CSNW / sql-bricks

Transparent, Schemaless SQL Generation
http://csnw.github.io/sql-bricks
MIT License
203 stars 25 forks source link

Feature request: support unicode characters. #102

Closed parro-it closed 6 years ago

parro-it commented 6 years ago

If I try to build an update that set a a field to a string containing unicode characters (in this example I put an emoji) I get this error:

(node:29099) UnhandledPromiseRejectionWarning: Error: ER_TRUNCATED_WRONG_VALUE_FOR_FIELD: Incorrect string value: '\xF0\x9F\x98\x98' for column 'title' at row 1

I'm using mysql, should I use an extension for mysql or something? I get the same error if I try to run the generated query directly in Sequel Pro, so I think the emoji symbol has to be escaped to unicode, eg. '\\u00F0\\u009F\\u0098\\u0098'

I'm getting this results using toParams method:

{ text: 'UPDATE recipes SET id = ?, title = ?, body = ? WHERE id = ?',
  values:
   [ '1',
     'fagioli alla messicana 😗',
     'Apri i fagioli, aggiungi la salsa e l\'aglio, cuoci. \r\nA fuoco lento o rovini tutto. \r\nPepa tanto.',
     '1' ] }
prust commented 6 years ago

@parro-it, sorry for the delay responding.

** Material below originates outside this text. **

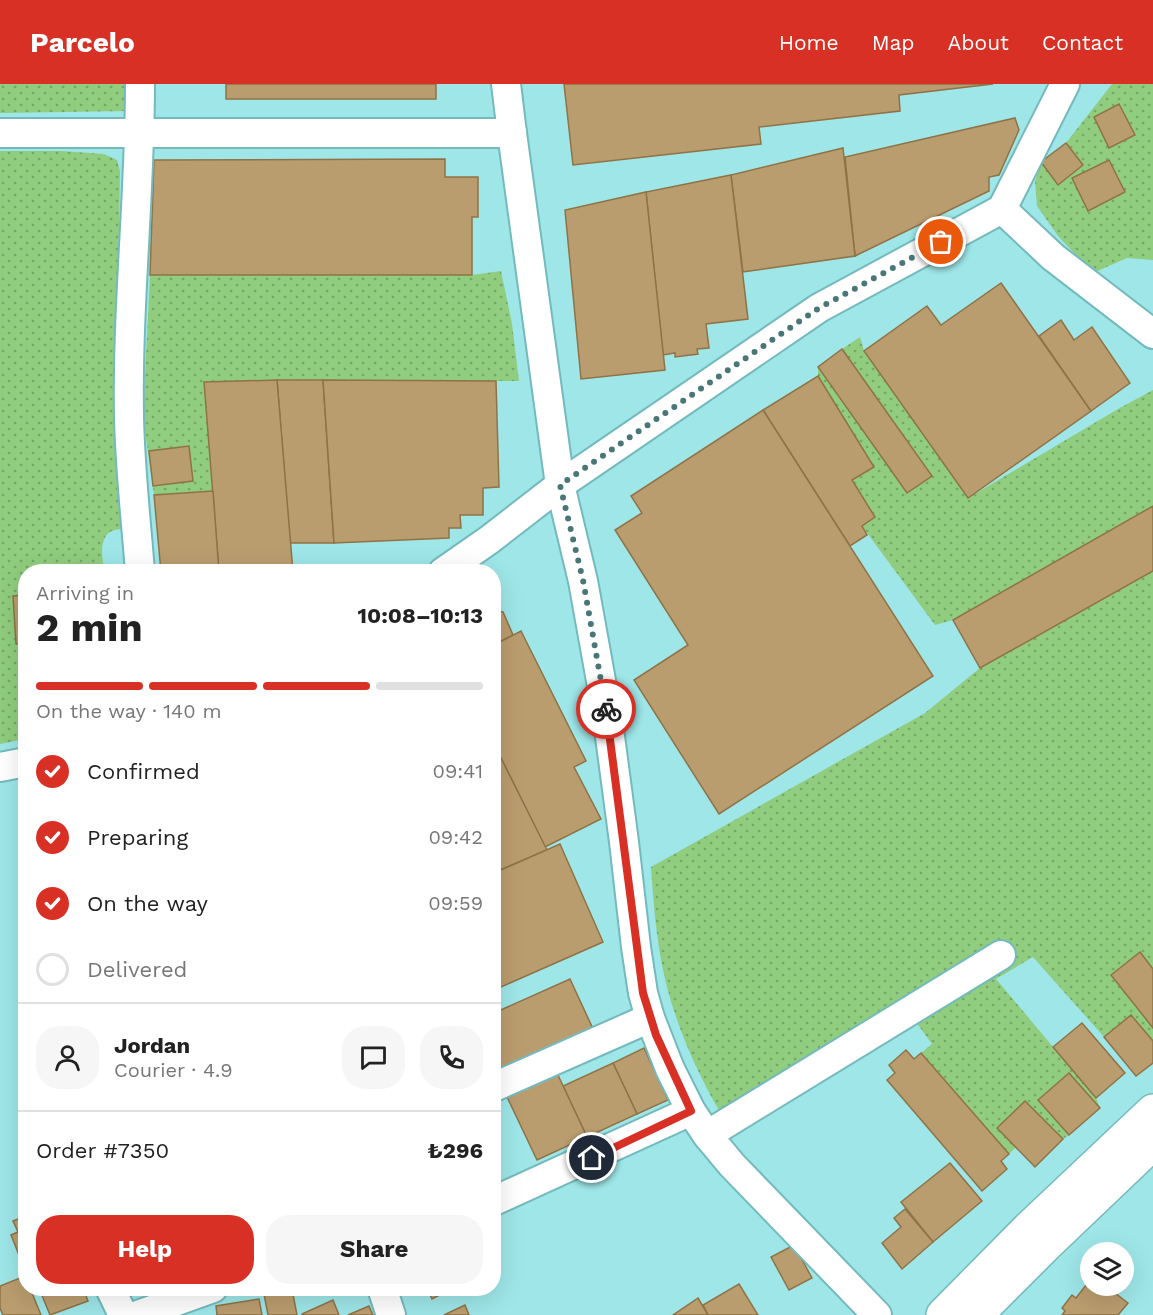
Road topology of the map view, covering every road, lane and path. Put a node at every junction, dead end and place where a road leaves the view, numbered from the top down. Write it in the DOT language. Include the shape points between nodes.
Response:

I'm not sure if this is the issue you're running into, but apparently MySQL's "utf8" encoding doesn't handle 4-byte characters (like your emoji example); to get it to support four-byte characters, you have to switch it from "utf8" to "utf8mb4" (which supports all utf8 characters): In MySQL, never use “utf8”. Use “utf8mb4”.

I don't think sql-bricks should escape unicode characters, since it's often unnecessary and it's DB/connection-specific when it is, so it should usually be done in the DB driver (node-mysql, etc), or if not there, in application code.

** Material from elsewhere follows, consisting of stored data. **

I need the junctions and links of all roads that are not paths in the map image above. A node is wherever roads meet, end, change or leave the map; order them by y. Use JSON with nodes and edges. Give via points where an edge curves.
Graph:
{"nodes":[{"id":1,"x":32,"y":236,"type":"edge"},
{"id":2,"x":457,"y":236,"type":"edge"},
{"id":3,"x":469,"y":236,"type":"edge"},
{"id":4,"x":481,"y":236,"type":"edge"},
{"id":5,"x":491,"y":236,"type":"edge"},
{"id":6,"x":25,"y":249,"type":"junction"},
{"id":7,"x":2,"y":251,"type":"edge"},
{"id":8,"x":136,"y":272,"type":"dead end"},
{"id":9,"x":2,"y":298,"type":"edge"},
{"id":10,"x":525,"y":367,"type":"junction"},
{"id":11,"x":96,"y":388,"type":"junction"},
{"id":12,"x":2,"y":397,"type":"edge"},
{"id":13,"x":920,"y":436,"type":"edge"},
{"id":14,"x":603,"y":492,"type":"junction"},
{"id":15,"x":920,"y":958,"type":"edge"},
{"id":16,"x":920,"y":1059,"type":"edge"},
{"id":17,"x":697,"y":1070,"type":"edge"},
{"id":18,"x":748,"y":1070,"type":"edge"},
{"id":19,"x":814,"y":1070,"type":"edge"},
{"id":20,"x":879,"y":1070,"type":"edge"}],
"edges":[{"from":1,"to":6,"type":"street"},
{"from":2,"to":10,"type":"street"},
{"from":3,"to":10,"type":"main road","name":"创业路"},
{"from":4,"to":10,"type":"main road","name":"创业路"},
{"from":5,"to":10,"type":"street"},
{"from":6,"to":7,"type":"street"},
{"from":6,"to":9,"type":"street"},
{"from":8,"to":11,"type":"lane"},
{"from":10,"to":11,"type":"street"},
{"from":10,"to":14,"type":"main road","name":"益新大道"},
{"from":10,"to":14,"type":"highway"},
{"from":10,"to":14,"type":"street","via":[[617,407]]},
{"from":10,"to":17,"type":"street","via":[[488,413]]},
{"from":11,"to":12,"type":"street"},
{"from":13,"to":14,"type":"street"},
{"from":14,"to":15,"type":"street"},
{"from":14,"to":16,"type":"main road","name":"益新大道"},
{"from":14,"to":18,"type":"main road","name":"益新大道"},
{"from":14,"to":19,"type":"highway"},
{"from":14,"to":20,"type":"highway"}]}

If you do end up needing to do it in application code and you need a centralized, convenient place, one option would be for your application to wrap SQLBrick's toString() or toParams(). If you need help figuring out how to do that, or if it seems like it's not possible to do that (I'm not 100% sure off the top of my head), let me know & I should be able to help with that.

prust commented 6 years ago

@parro-it, quick follow-up, it looks like node-mysql will allow you to specify {charset: 'utf8mb4'} in the connection options & that they're planning to make this the default in v3.0: Changes default encoding from UTF8_GENERAL_CI to UTF8MB4_UNICODE_CI.

However, it sounds like that alone isn't enough -- you also need to convert your database to this encoding: How to support full Unicode in MySQL databases.